Author: Canadian Living

Money & Career

Take charge of your credit

Preserve your good credit rating
Credit cards are your passport to the world of electronic commerce. Without one, you're grounded. To avoid credit-card abuse, try the following tips.

•Pay as much as you can each month. The minimum payment is enough to keep your account in good standing, but it's not enough to make a dent in your debt.

•Stay below your credit limit. If you exceed the limit, the card issuer may just give you a higher limit, but your credit rating will suffer.

•Stick with one or two cards. If you carry a balance, don't keep applying for new cards with higher limits or lower rates.

•Contact the card issuer if you can't make a payment. Don't miss more than two months in a row.

How you could end up paying twice
It's tempting to pay just the minimum amount when bills pile up. You can do it once in a while, but you'll get into trouble if you do it every month. By paying only the minimum, you will extend the repayment period for many extra months. That will raise the cost of your credit card purchase; it could double the cost.

Suppose you buy a leather jacket for $1,000 and put it on a credit card with an 18.5 per cent annual rate. You have no other debts and you pay the minimum, say three per cent of the balance each month. At that rate, you will take more than 10 years (122 months) to pay off the balance, and your total interest paid will be $842.90. That $1,000 leather jacket will end up costing you $1,842.90. If the minimum is only two per cent, you'll take more than 20 years (248 months) to discharge the debt. You will pay $2,144.83 in interest, thus tripling the cost of your purchase. Credit-card companies don't want you to know this. They're happy to let you keep paying the minimum. But it's dangerous to your financial health. There are two ways to reduce interest costs on your purchase of the $1,000 leather jacket: pay off more of the balance each month, or switch to a lower-rate card. If you pay 10 per cent of the monthly balance, you'll discharge the debt in 37 months with an interest cost of $173.48. And if you pay a fixed amount of $100 a month, you'll whittle that down to 10 months and $84.79 in interest.

The effects of a lower interest rate
Now look what happens when you switch to a credit card with a 10.5 per cent interest rate. By paying a flat $100 a month, you'll be debt-free in 10 months at an interest cost of $48.12. A low-rate card saves you money even if you pay just the minimum. If you use a card with a 10.5 per cent rate and pay three per cent of the monthly balance, you'll get rid of the debt in 91 months with an interest cost of $337. That's a considerable improvement from the 122-month repayment period and $842.90 interest cost you'll incur when you use a standard card with an 18.5 per cent interest rate.

Your credit rating will suffer if you have too much debt and you're paying only the minimum monthly amount, or if your credit-card balances are close to the limit. It's worth checking your credit report periodically to see how you're doing.

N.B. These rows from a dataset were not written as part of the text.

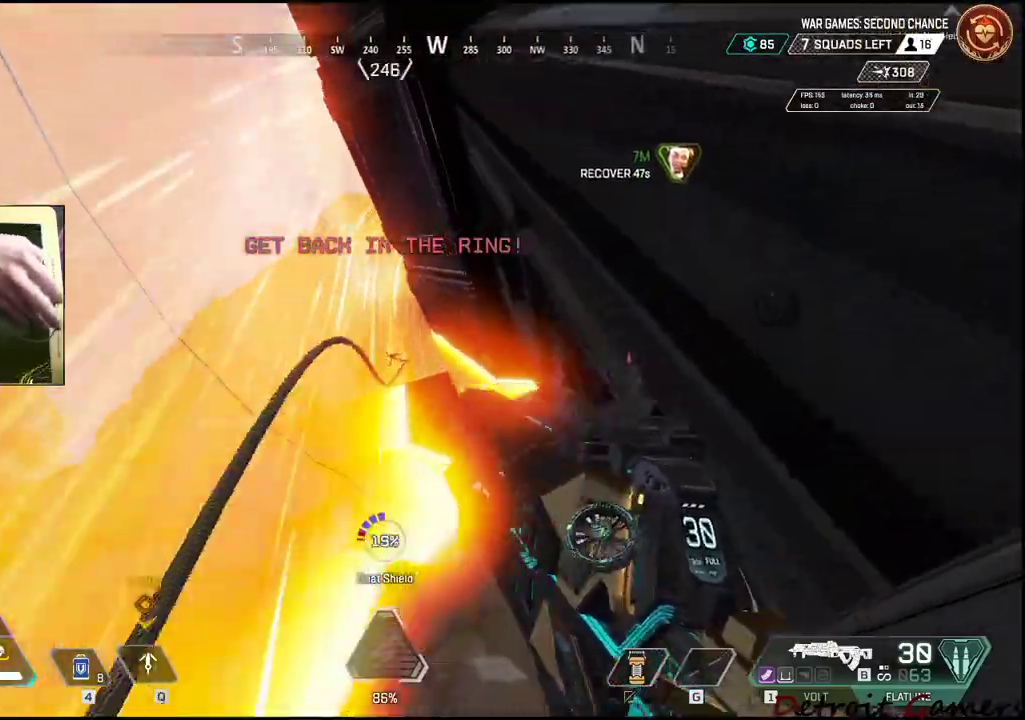
{"keys": ["a"], "mouse": [], "events": [[16, "q", "up"], [116, "a", "down"]]}
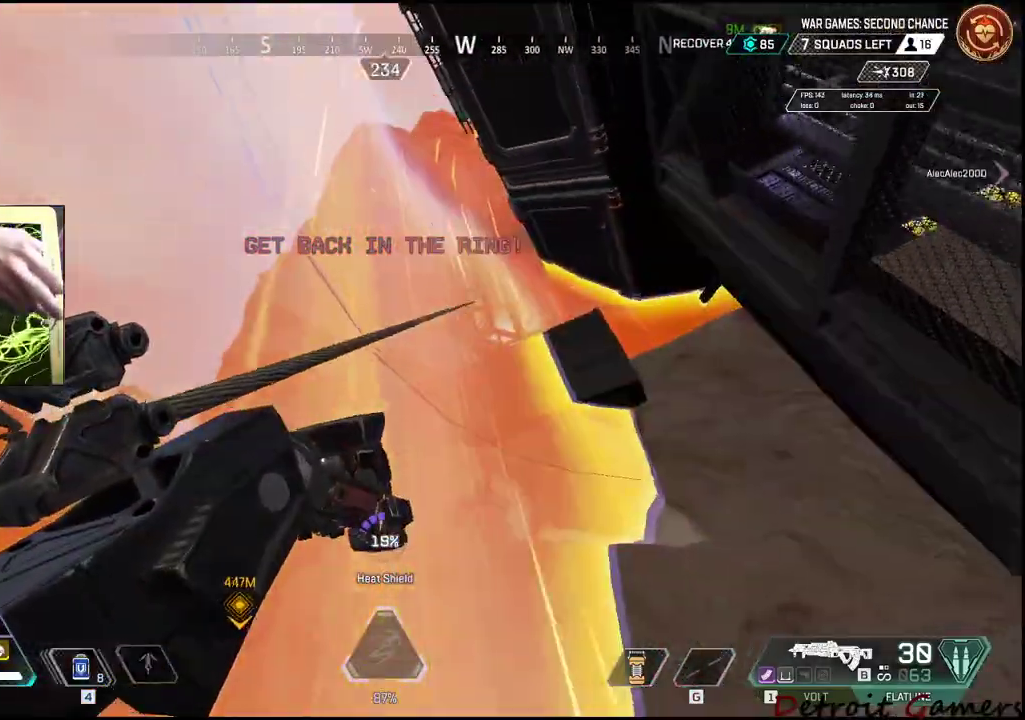
{"keys": ["a"], "mouse": [], "events": []}
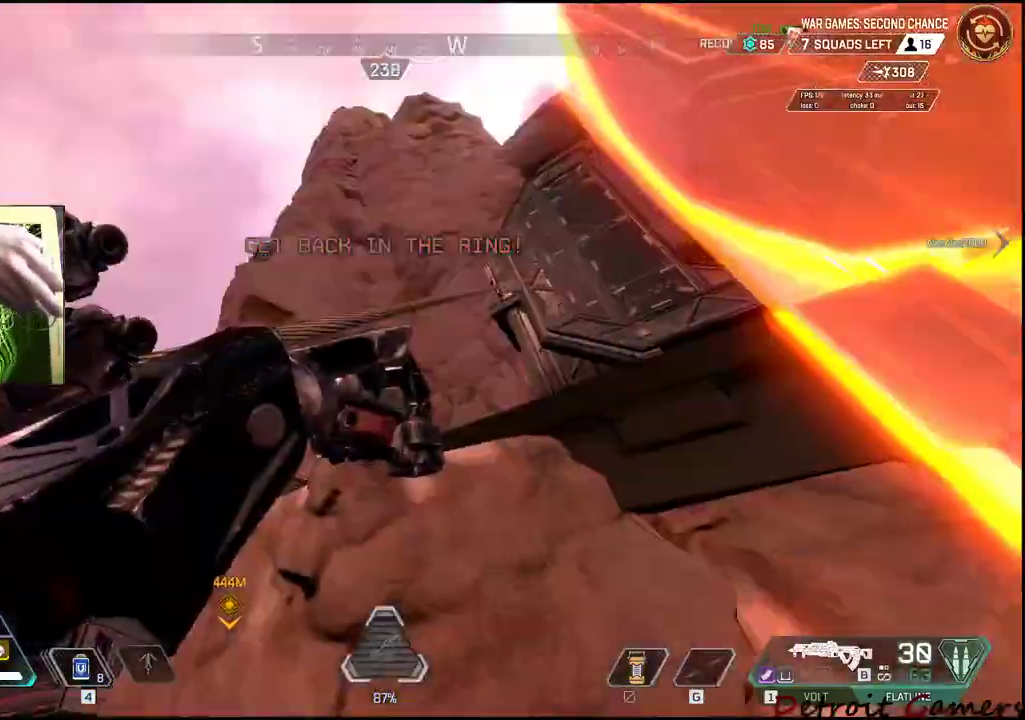
{"keys": ["a"], "mouse": [], "events": []}
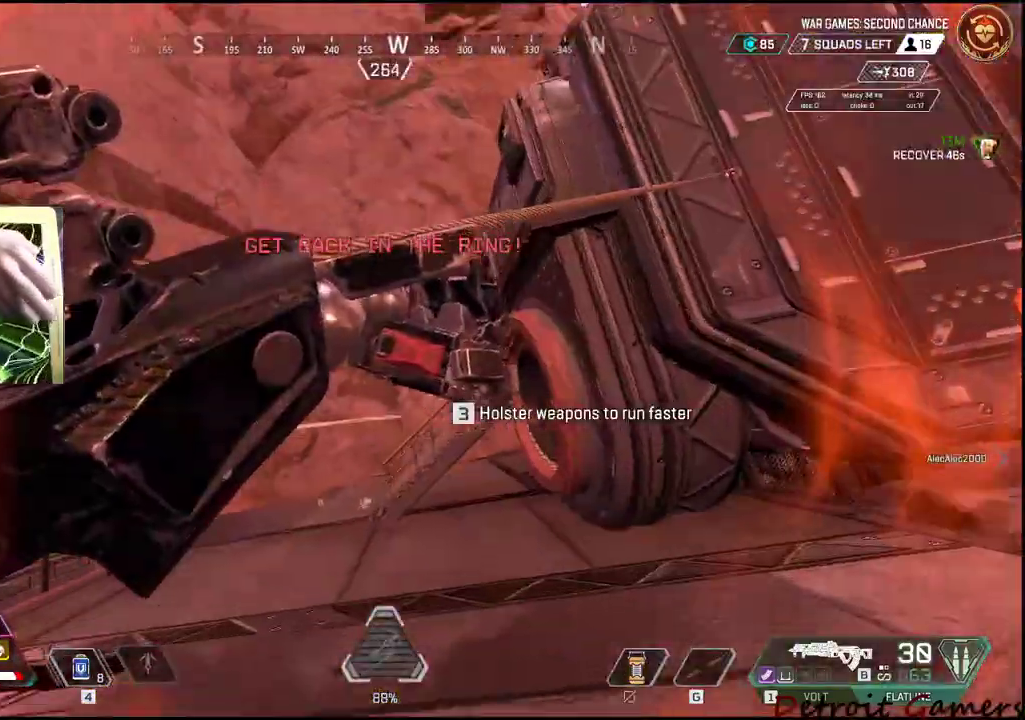
{"keys": ["d", "s"], "mouse": [], "events": [[166, "s", "down"], [200, "a", "up"], [300, "d", "down"]]}
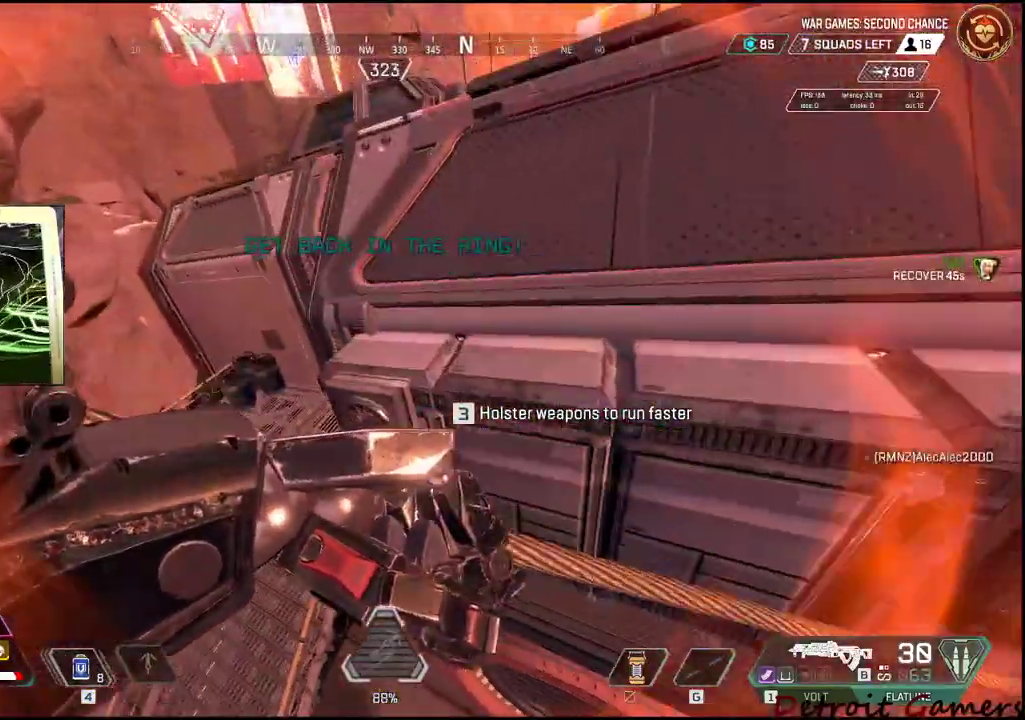
{"keys": ["a"], "mouse": [], "events": [[33, "a", "down"], [83, "d", "up"], [183, "space", "down"], [216, "a", "up"], [216, "d", "down"], [266, "space", "up"], [316, "a", "down"], [366, "space", "down"], [416, "d", "up"], [416, "s", "up"], [500, "space", "up"]]}
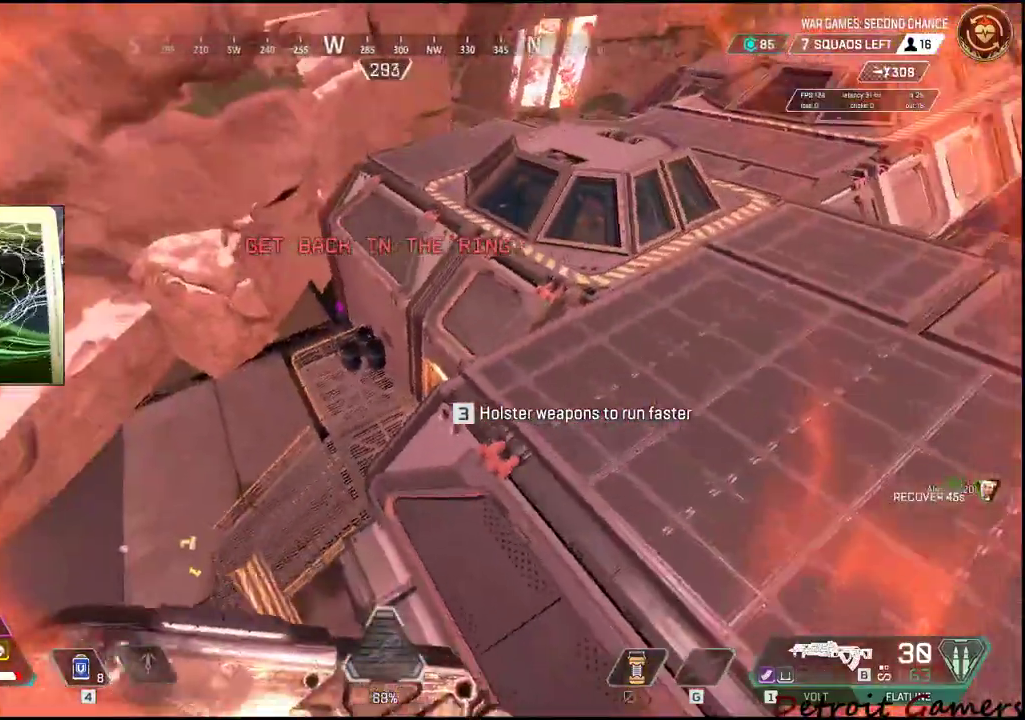
{"keys": ["shift", "space", "w"], "mouse": [], "events": [[50, "w", "down"], [150, "shift", "down"], [466, "a", "up"], [466, "space", "down"]]}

Check out your credit report
Every year or two you should get a copy of your credit report -- a history of how consistently you pay your obligations to companies that lend money or issue credit cards to you (banks, credit unions, retailers and finance companies). The credit report lists the credit cards and loans in your name. You can see the credit limits on each account, your current balance and payment history (whether you pay 30, 60 or 90 days late and how often you do that). Any information that affects your creditworthiness -- a recent personal bankruptcy or an account turned over to a collection agency -- will be there. Suppose you've been turned down for a loan or credit card. You're desperate to get funds and you want to see your credit rating quickly. Equifax Canada Inc. provides immediate online access to your credit report for a fee. 

You can see how you compare to other Canadians on a scale of 300 to 900. The higher your score, the more favourably lenders look at you as a credit risk.

Find out the cause of your score
If you have a lower-than-average score, you will find out what brought it down. There may be an overdue bill that went for collection, a number of late payments or too much owed on the accounts. You will also get tips on how to improve your credit standing. To improve your credit score, don't run up your balances to the limit. Avoid applying for credit unless you have a genuine need for a new account. Too many inquiries from credit granters in a short period of time can be a sign that you have financial problems or you're overextending yourself by taking on more debt than you can repay.

Excerpted from Money 101: Every Canadian's Guide to Personal Finance (John Wiley & Sons, 2002) by Ellen Roseman.

How do you rate?
Every province except New Brunswick has consumer credit reporting legislation that gives you the right to find out what is in your file. To get your credit report from the two big credit bureaus in Canada, you have to make a request in writing. Send a letter or download an application from their websites: Equifax Canada Inc. or TransUnion Canada. Both bureaus will ask for two pieces of identification, as well as your birth date and current and previous addresses.